È quindi un libro che l’ha coinvolta molto in quanto genitore?
«Volevo scrivere una storia con un genitore che potevo essere io. Quindi prendendo delle cose mie, come i miei timori e i miei problemi. Nello stesso tempo volevo scrivere una storia che fosse il più disturbante possibile, il più cattiva possibile. Non so bene il perché, però volevo fare questa cosa. E l’ho scritta scoprendola mentre appunto la stavo scrivendo. Poi, certo col senno di poi vengono in mente anche altri pensieri».

Quali pensieri?
«Che sicuramente sono arrivato a scrivere una storia come questa anche perché oltre a essere un padre di adolescenti vivo anche la contemporaneità. Il mio libro è per esempio uscito in contemporanea con una serie, che è molto vicina come tematica: Adolescence. Io non ho copiato loro e loro non hanno copiato me, eppure siamo usciti tutti e due con delle storie che parlano di adolescenti e violenza».

Le incomprensioni tra genitori e figli esistono dunque da sempre ma si contraddistinguono quindi dalla contemporaneità in cui vivono?

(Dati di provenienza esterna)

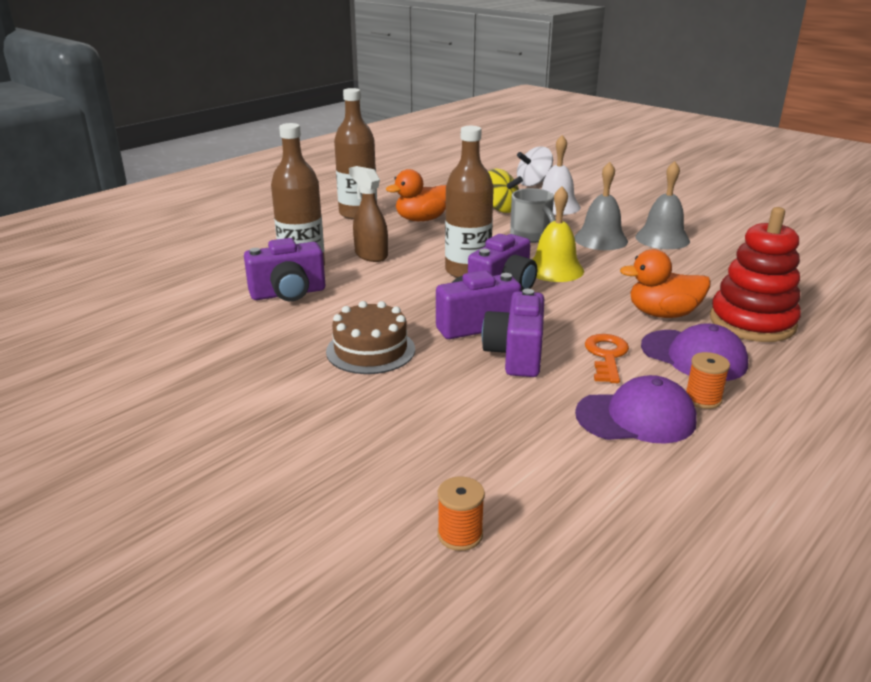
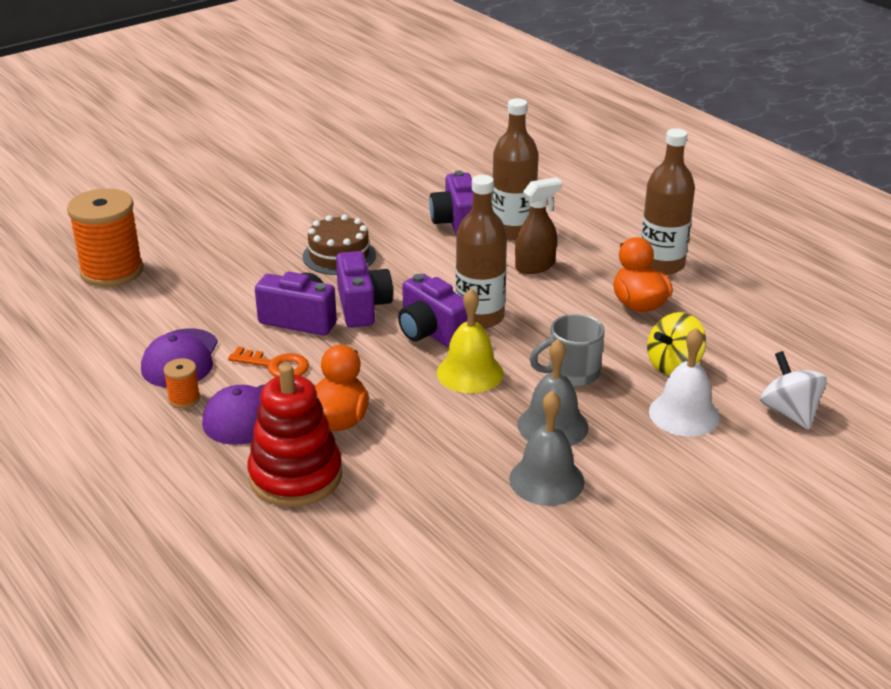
camera: 100 degrees right, 5 degrees up
orange spool [438,477,485,551] -> orange spool [67,188,144,287], size x2.29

«Rispetto al passato oggi abbiamo fatto passi avanti, abbiamo più consapevolezze e strumenti, ma è anche vero che si è allargata la piazza. Mi spiego. Una volta avevamo i figli che uscivano per la strada, stavano in piazza. Io, tanto per dire, andavo a giocare fuori in cortile, e lì succedevano le cose e quello era il mio mondo. Oggi abbiamo un mondo più allargato, per cui i ragazzini magari non escono più in cortile, ma vanno su una qualche piattaforma internet e sui social. Oggi è quella la loro piazza. È lì che avvengono le cose, quello è il loro mondo. Dunque oggi noi genitori e adulti abbiamo più strumenti per capire e tantissime risorse, ma dall’altra parte i nostri ragazzi possono andare su strade che non conosciamo e non sappiamo. Non li vediamo proprio».